Do ponto de vista de Saúde Pública, o rastreio da RD é uma das intervenções em saúde com melhor índice de custo-efetividade. O racional para a implementação de um programa de rastreio efetivo advém do conhecimento da eficácia do tratamento por fotocoagulação laser (light amplification by stimulated emission of radiation ) na prevenção da progressão da RD. O efeito benéfico do laser foi amplamente demonstrado no estudo Early Treatment Diabetic Retinopathy Study (ETRDS), para as formas de RDP e para o EMD. Atualmente, em função da existência de novas armas terapêuticas, nomeadamente os fármacos anti-VEGF e os corticoides, podemos otimizar os resultados finais com uma terapêutica combinada. Nos países nórdicos e no Reino Unido, a implementação de rastreios oftalmológicos regulares na década de 80 deu origem uma redução significativa da incidência da RDP e da perda visual associada, nas pessoas com DM.

O edema macular diabético (EMD), uma das complicações major da RD, é responsável pela maioria dos casos de RD com perda visual associada. Em função da ausência de dados no contexto português, procedemos à realização de um estudo epidemiológico prospetivo, que pretendeu aferir a prevalência, incidência e progressão da RD em pessoas com DM tipo 2, com base na análise do programa de rastreio implementado na região de Lisboa e Vale do Tejo e coordenado pela Associação Protetora dos Diabéticos de Portugal (APDP). Este programa de rastreio específico foi denominado de RETINODIAB. O grupo RETINODIAB procedeu à avaliação da prevalência da RD em todos os doentes com DM tipo 2 e estudou a associação entre os fatores de risco e o aparecimento da RD aquando do primeiro exame realizado, entre Julho de 2009 e Outubro de 2014. Ao longo desse período, realizaram-se um total de 103 102 retinografias classificáveis que por sua vez corresponderam a 52 739 pessoas que participaram no programa RETINODIAB. Globalmente, a RD foi detetada em 8 584 doentes (16,3%). Destes doentes, 5 484 (10,4%) tiveram Retinopatia Diabética Não Proliferativa (RDNP) ligeira, 1 457 (2,8%) tiveram RDNP moderada e 672 (1,3%) foram diagnosticados com RDNP grave.

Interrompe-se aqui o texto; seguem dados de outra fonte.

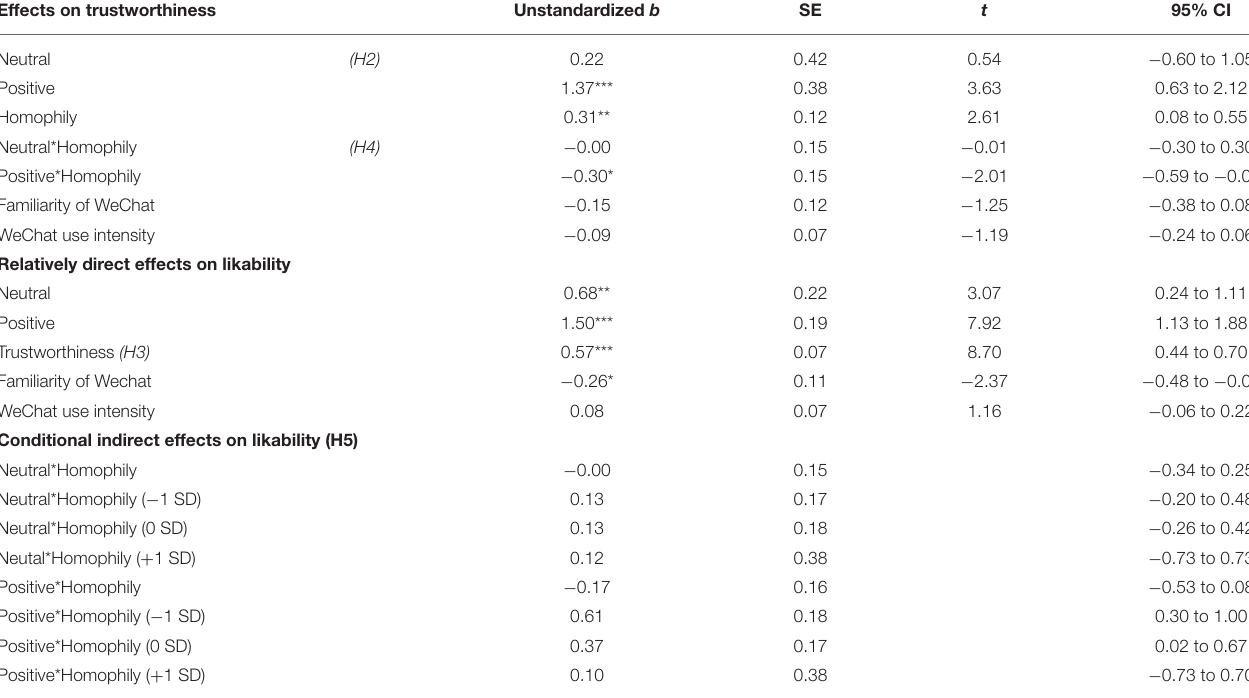
TABLE 1 | Moderated mediation effect of trustworthiness on likability. Effects on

Finalmente, 971 doentes (1,8%) tiveram RD proliferativa (RDP), exigindo referenciação urgente para uma consulta da especialidade. Setecentos e trinta e dois doentes (1.4%) foram classificados com EMD. Estimou-se também a taxa de incidência e progressão da RD numa coorte prospetiva de base populacional, de pessoas com DM tipo 2 e com 5 anos de seguimento (Julho/2009 a Dezembro/2014). Foram realizadas 109 543 retinografias classificáveis e que corresponderam a 56 903 doentes. Um total de 30 641 pessoas (53,85%) foram submetidas a, pelo menos mais do que um episódio de rastreio, durante o período de estudo, e foram incluídos na análise de progressão da RD. A incidência anual de qualquer RD em doentes sem retinopatia, no início do estudo, foi de 4,60%, no primeiro ano, diminuindo para 3,87%, no quinto ano; a incidência cumulativa em 5 anos foi de 14,47%. Nos participantes com RDNP ligeira, no início do estudo, a taxa de progressão para RDR, no primeiro ano, foi de 1,18%; a incidência cumulativa em 5 anos foi de 4,59%. Esta doença apresenta diversos desafios para os Sistemas de Saúde. Desde logo a magnitude do problema ainda não é totalmente conhecida na medida em que é complexo, oneroso e moroso apurar dados reais de prevalência e de incidência. Os principais desafios inerentes a esta condição clínica prendem-se com a prestação de cuidados de saúde eficientes, atempados e sustentáveis. Para tal devem ser desenvolvidas estratégias de deteção precoce e implementados mecanismos de controlo da doença. A aferição dos custos diretos, aliada ao efetivo conhecimento epidemiológico possibilita a identificação de lacunas na gestão clínica da doença e dos componentes de custo com maior impacto. Dever-se-ão estabelecer prioridades de intervenção e de monitorização, tendo em vista o desenvolvimento de programas de saúde pública eficientes e incisivos, a médio e longo prazo. A nível nacional, estas medidas encontram-se implementadas através do Rastreio e Diagnóstico Sistemático da Retinopatia Diabética, de acordo com a Circular Normativa nº 006/2011 de 27/01/2011 da DGS.